Alberto Peola Gallery exhibits the latest work by Sophy Rickett: Twelve Trees, M40.
The pictures in the series Twelve Trees were taken during repeated visits over the course of a year to the same location, a car park of a motorway service station.
Each image shows a single tree against a perfect black background and is picked out using a studio flash set up. In this series, the photography studio has been transferred outside to the site itself and expanded to accommodate and adapt to the setting of the trees. By transferring the studio to the location any inconsistencies and irregularities of this outdoor location have been smoothed out or regulated.
This acts as a formal device and conceptual one, formalising each individual tree and also de-contextualising them - isolating them from their surroundings (the car park of a motorway service station).
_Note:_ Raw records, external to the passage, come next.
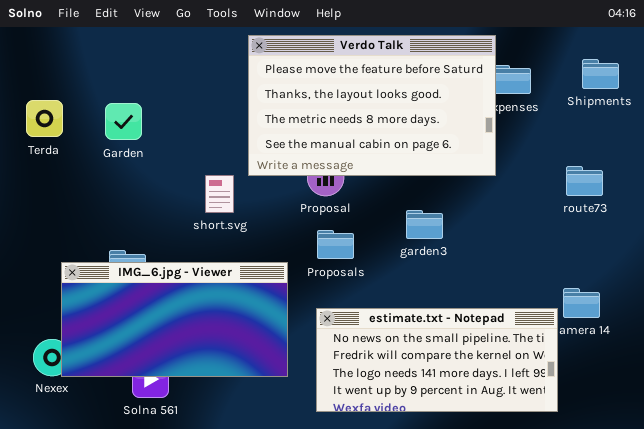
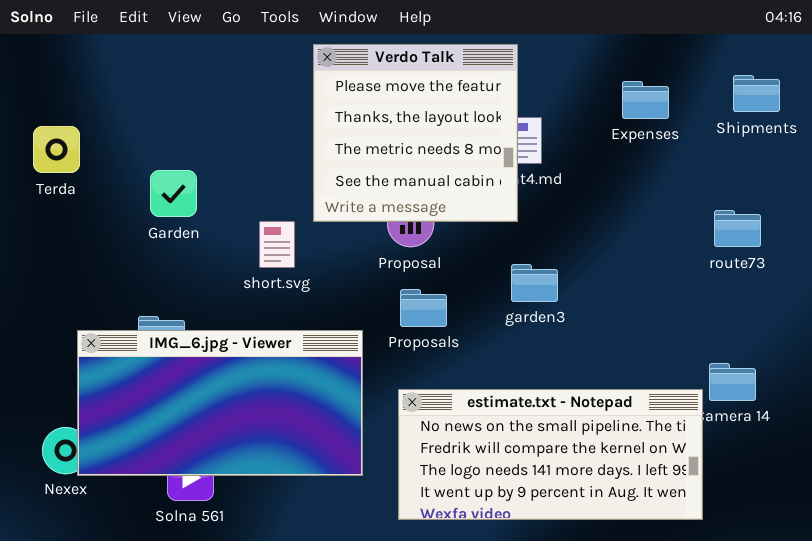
Verdo Talk: [248,35,496,176] -> [313,44,518,222], resized
Garden: [105,103,142,140] -> [150,170,197,217], moved

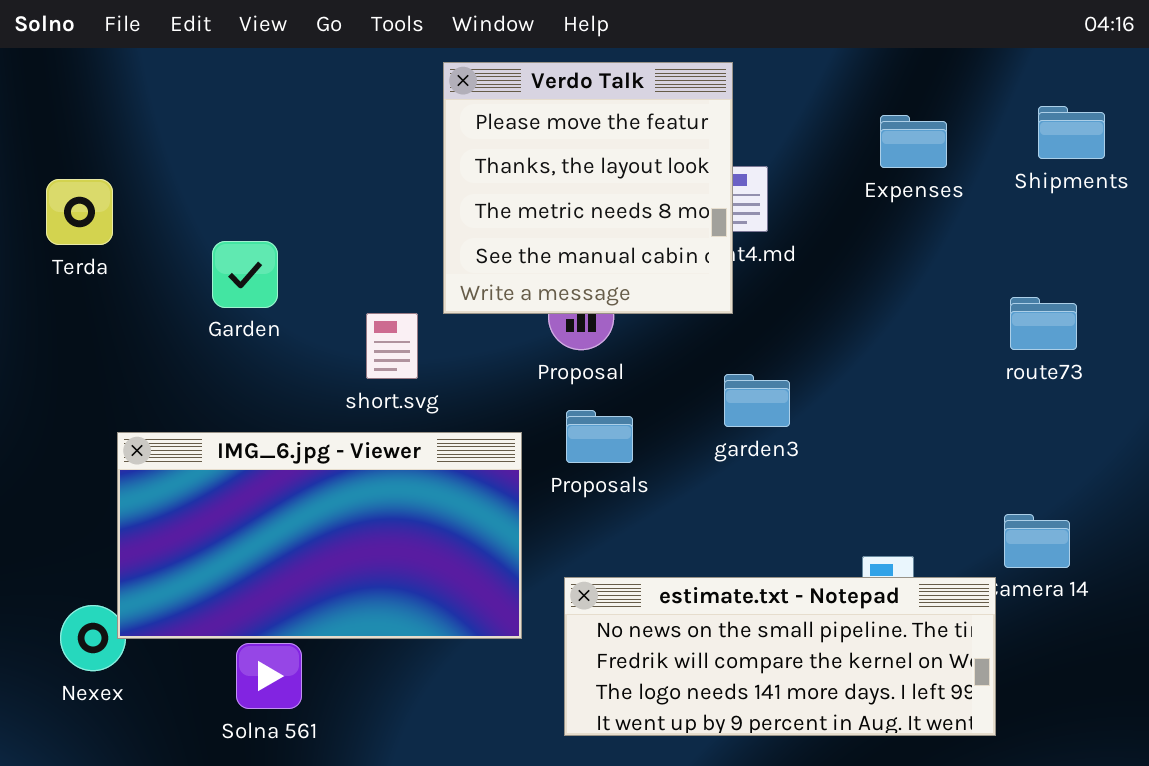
IMG_6.jpg - Viewer: [77,330,363,476] -> [117,432,522,639], moved
estimate.txt - Notepad: [398,389,703,520] -> [564,577,996,736], resized

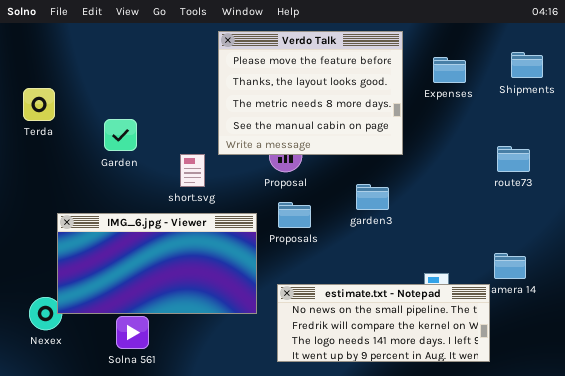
Verdo Talk: [443,62,733,314] -> [218,31,403,155], resized

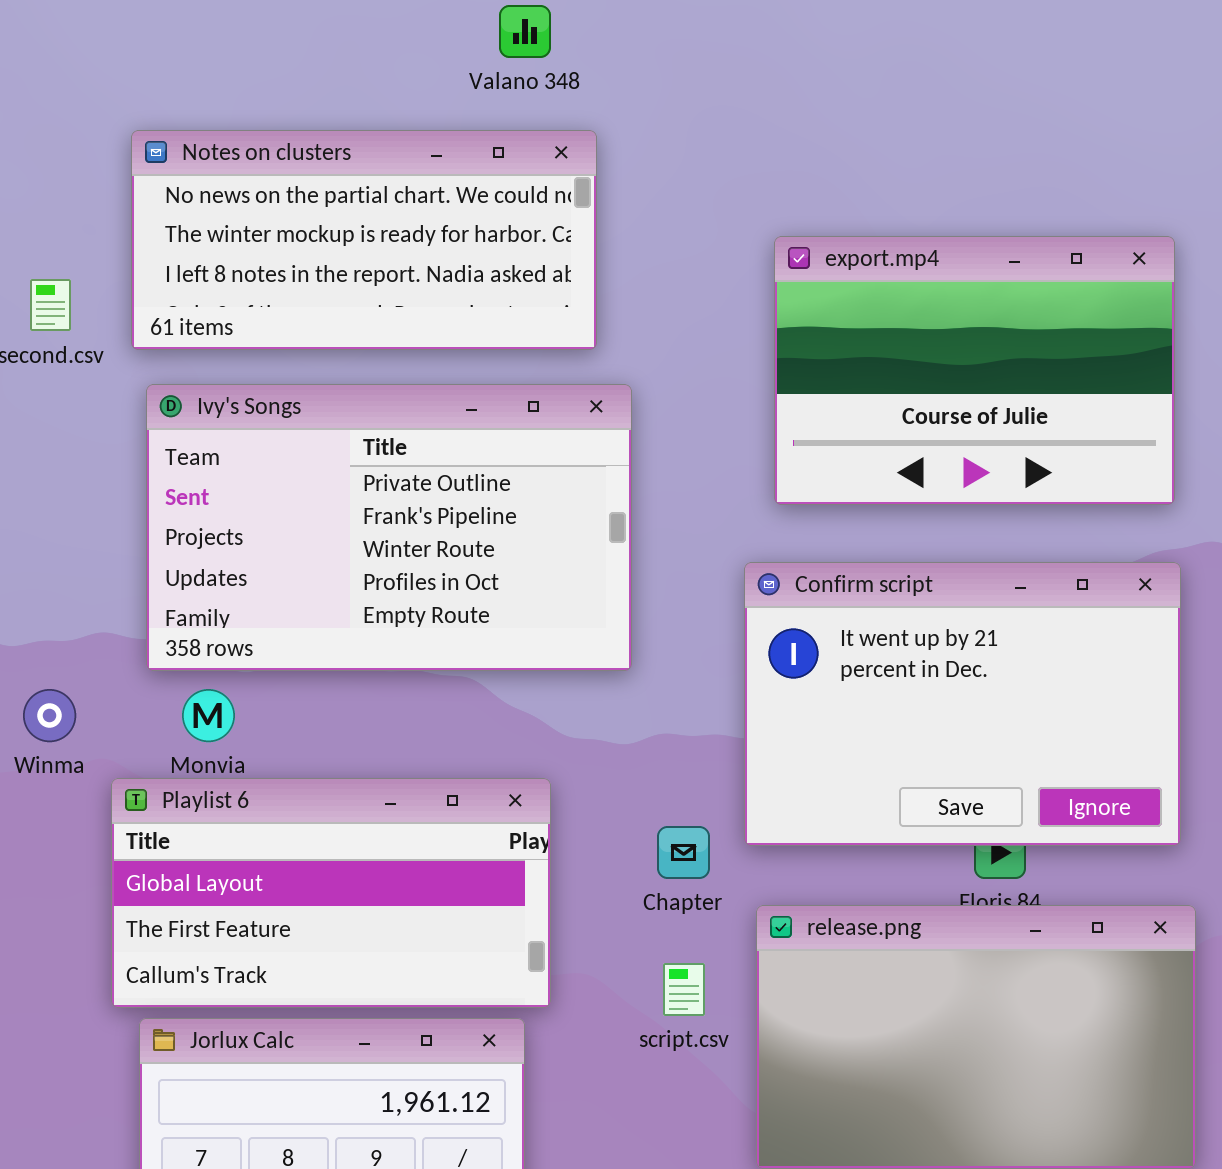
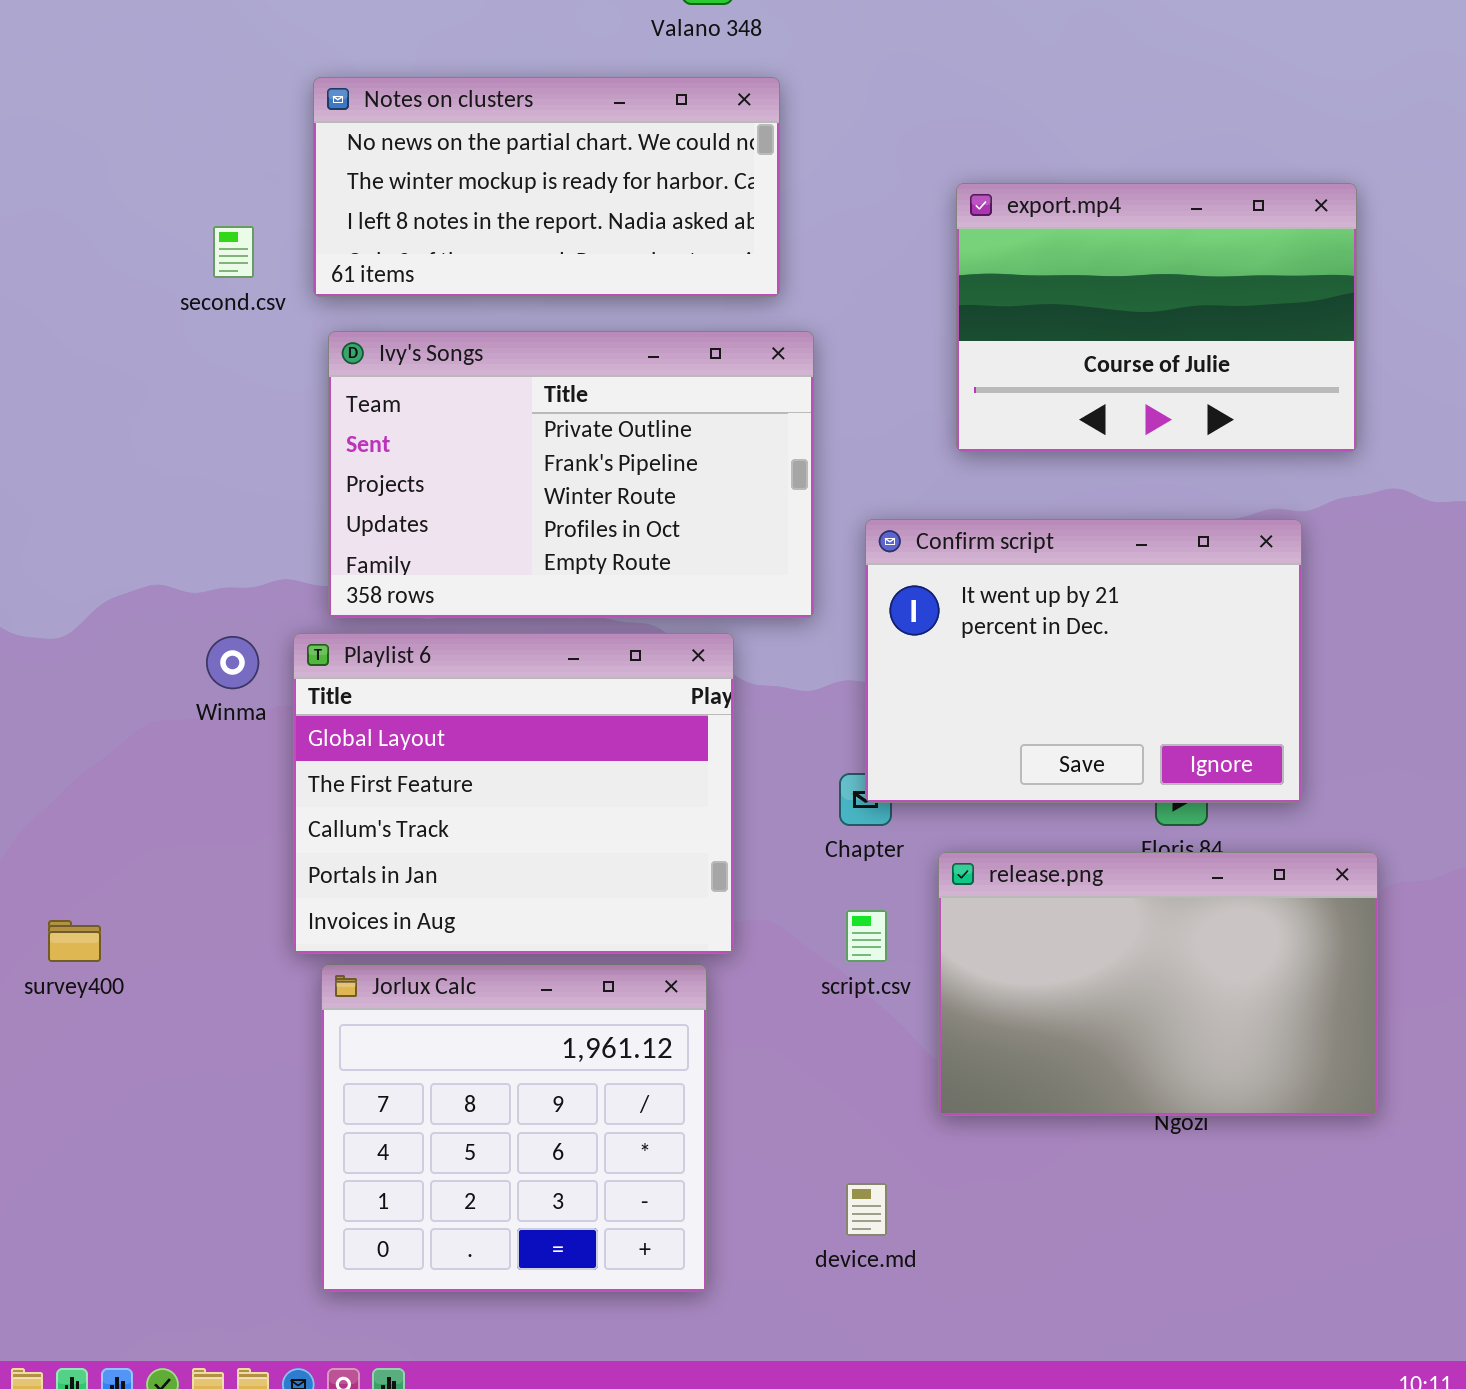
Confirm script: [744,562,1181,846] -> [865,519,1302,803], moved
Playlist 6: [111,778,551,1008] -> [293,633,734,954], resized

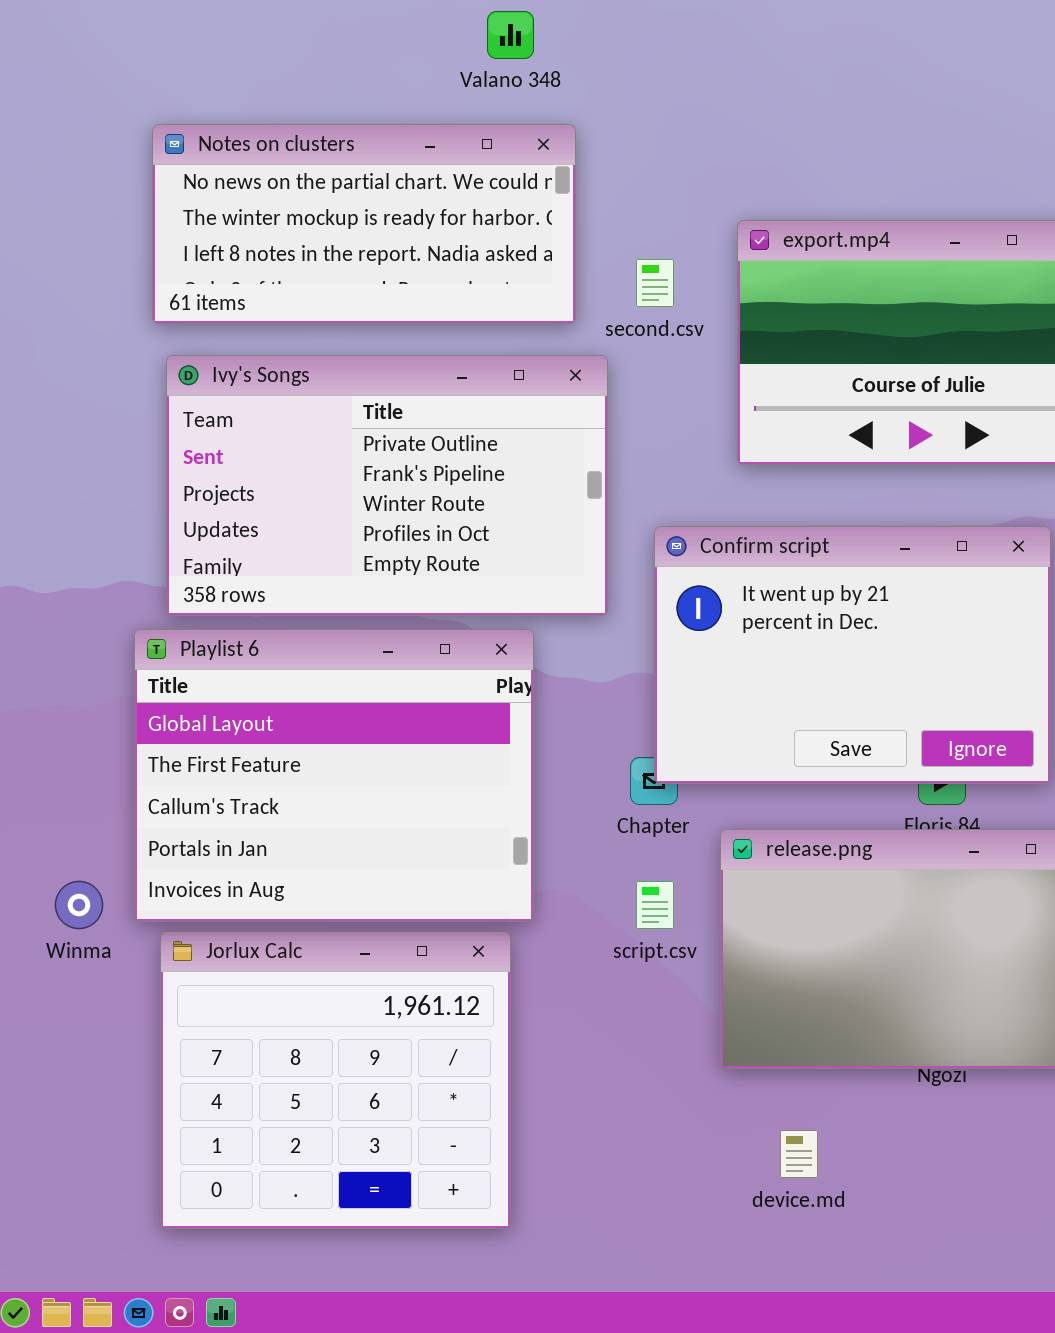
second.csv: [213,226,254,278] -> [636,259,674,307], moved
Winma: [206,636,259,689] -> [55,881,103,929], moved
device.md: [846,1183,887,1236] -> [780,1130,818,1178], moved

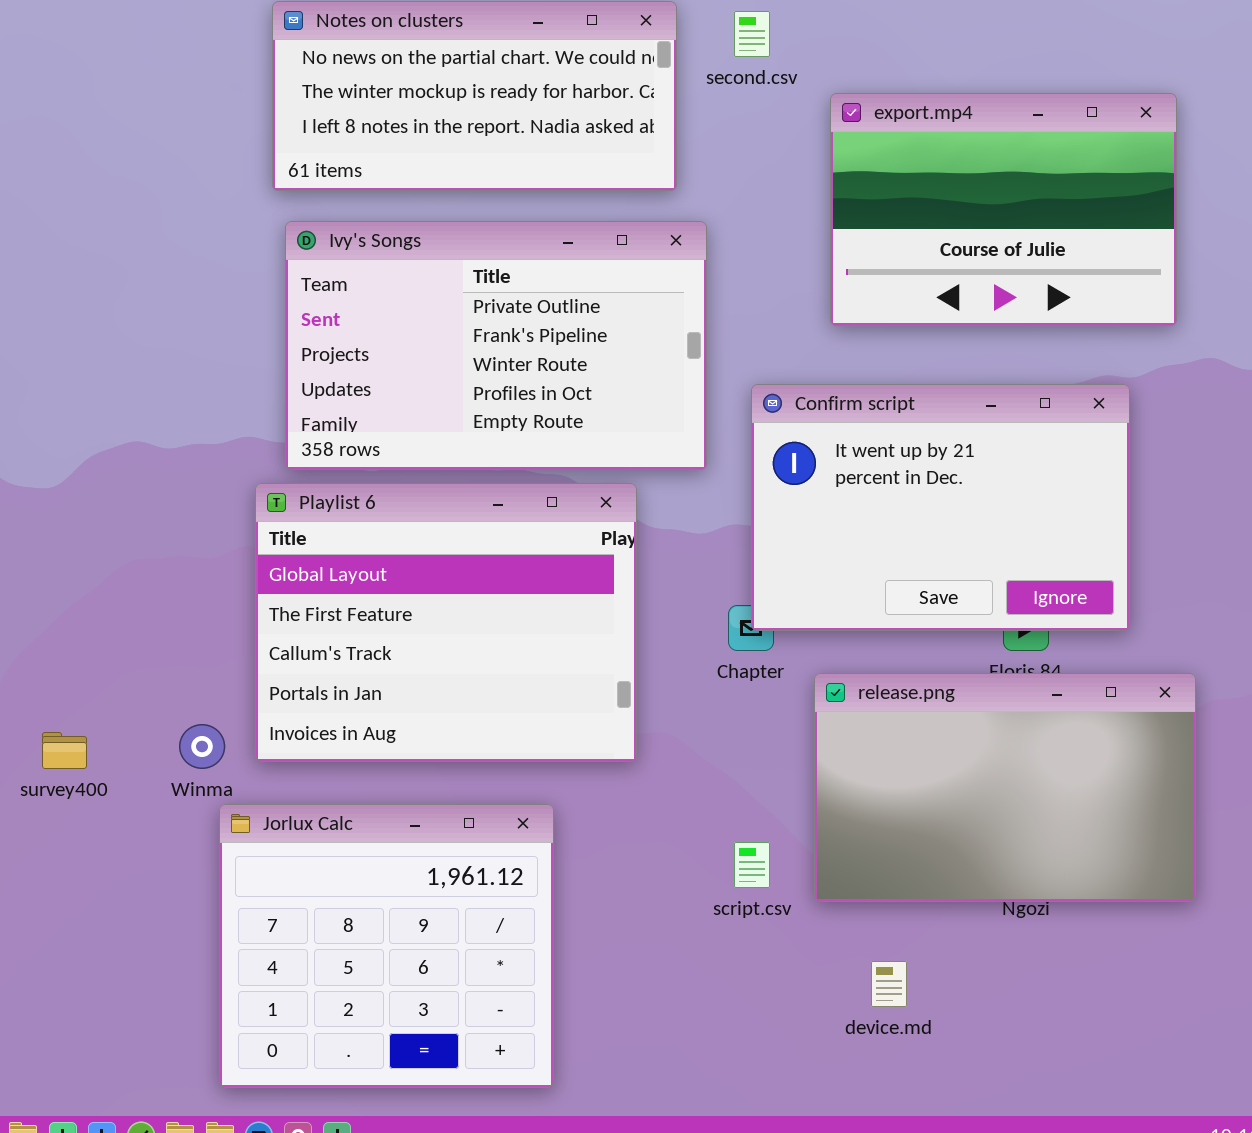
second.csv: [636,259,674,307] -> [734,11,770,57], moved
script.csv: [636,881,674,929] -> [734,842,770,888], moved
Jorlux Calc: [160,931,511,1229] -> [219,804,554,1088], moved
In some way this seems to heighten the 'individuality' of each tree, monumentalising it through a celebration and scrutiny of the minute details that make this one unique and separate from every other one. At the same time, by focusing on the peculiar characteristics that define the species, there is also a sense of the trees losing their 'individuality', which runs through this series.They become members of a species, in no way individual or unique, rather an example of a certain type of tree – in purely biological terms, a specimen.
Sophy Rickett is interested in this cross over: in the ambiguity of the boundaries between the poetic, romanticised interpretation of the trees - the heightened romanticism of a portrayal where they seem to glow against the void - like blackness of their surroundings, - and a more scientific grid-like portrayal that invites scrutiny and objective comparisons.